Despite the Muslim Brotherhood's long history of supporting radicalism and terror, New York Times columnist Nicholas Kristof suggests that concerns about its role in Egyptian society are overblown. After eating dinner recently in the home of Brotherhood activists, Kristof wrote that he was "struck by the optimism" some secular Egyptians have expressed about the group.
Regarding the Muslim Brotherhood's longstanding hostility towards Israel, Kristof quoted former Foreign Minister Amr Moussa downplaying concerns that the organization would try to scuttle Egypt's peace treaty with the Jewish State.
"Revolutions are often messy, and it took Americans seven years from their victory in the American Revolution at Yorktown to get a ratified Constitution," Kristof wrote. "So a bit of nervousness is fine, but let's not overdo the hand-wringing - or lose perspective."
What's important in Egypt today "is not so much the rise of any one party as the apparent slow emergence of democracy in the heart of the Arab world," he added.

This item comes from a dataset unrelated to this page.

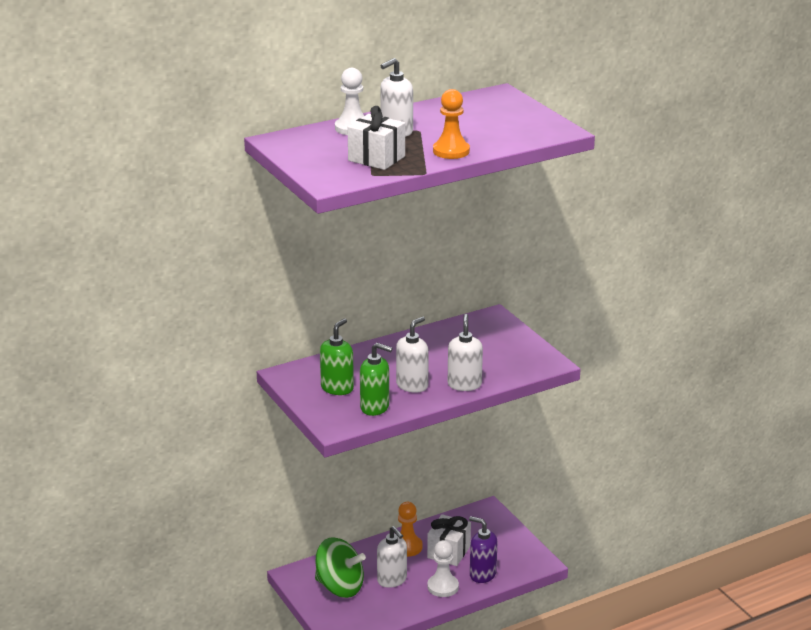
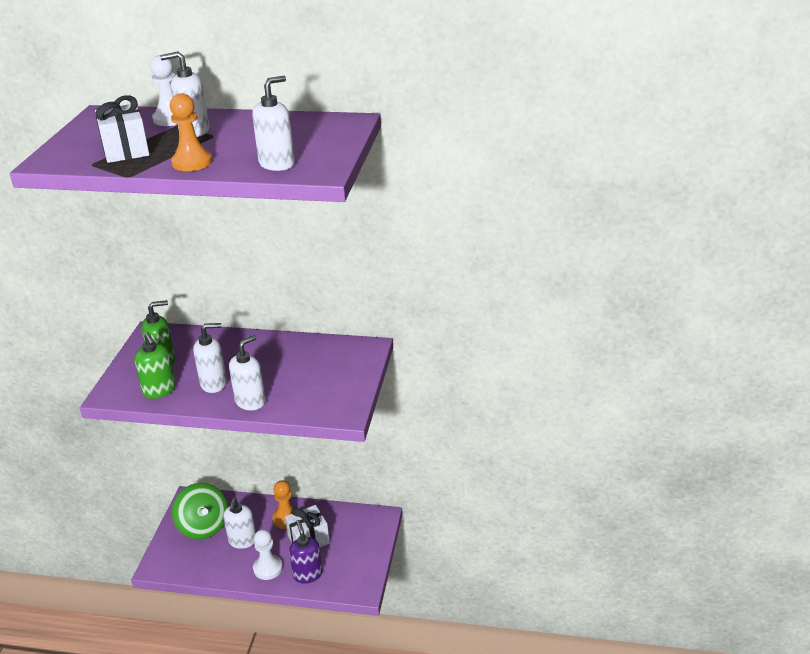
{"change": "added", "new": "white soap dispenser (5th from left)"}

But Eric Trager, a fellow with the Washington Institute for Near East Policy, says Kristof is "credulous" in suggesting that the Egyptian Brotherhood is behaving responsibly. During a visit to Egypt, Trager interviewed numerous members of the group who won election to Parliament.
"Far from being moderate, these future leaders share a commitment to theocratic rule, complete with a limited view of civil liberties and an unmistakable antipathy for the West," he wrote Wednesday in The New Republic.
One incoming Brotherhood parliamentarian's headquarters in Alexandria had a large banner on the wall paying tribute to a protest outside the local "Zionist consulate," which included an image of a burning Israeli flag. When Trager asked if it was a good idea to display the burning flag of a neighboring state, the man grew defensive.
"We burned [the Israeli flag] for our soldiers and for Gaza, and we will burn it again and again if they infiltrate anything in the region," he said.
Trager interviewed Egyptian Muslim Brotherhood parliamentarians who called for banning alcohol; questioned whether bikinis should be allowed on beaches; and said Christians should be barred from criticizing sharia. Newly elected MP Sobhi Saleh questioned official accounts of 9/11, and he "intends to preach 9/11 revisionism on his first trip to America," Trager wrote. "Perhaps he'll do it at a home-cooked meal hosted by Nick Kristof."
Kristof has repeatedly demonstrated extraordinary naiveté regarding jihadist terror. He has defended Palestinian Islamic Jihad operative Sami Al-Arian and lambasted Israel and the United States for working to isolate the Hamas terror organization in Gaza.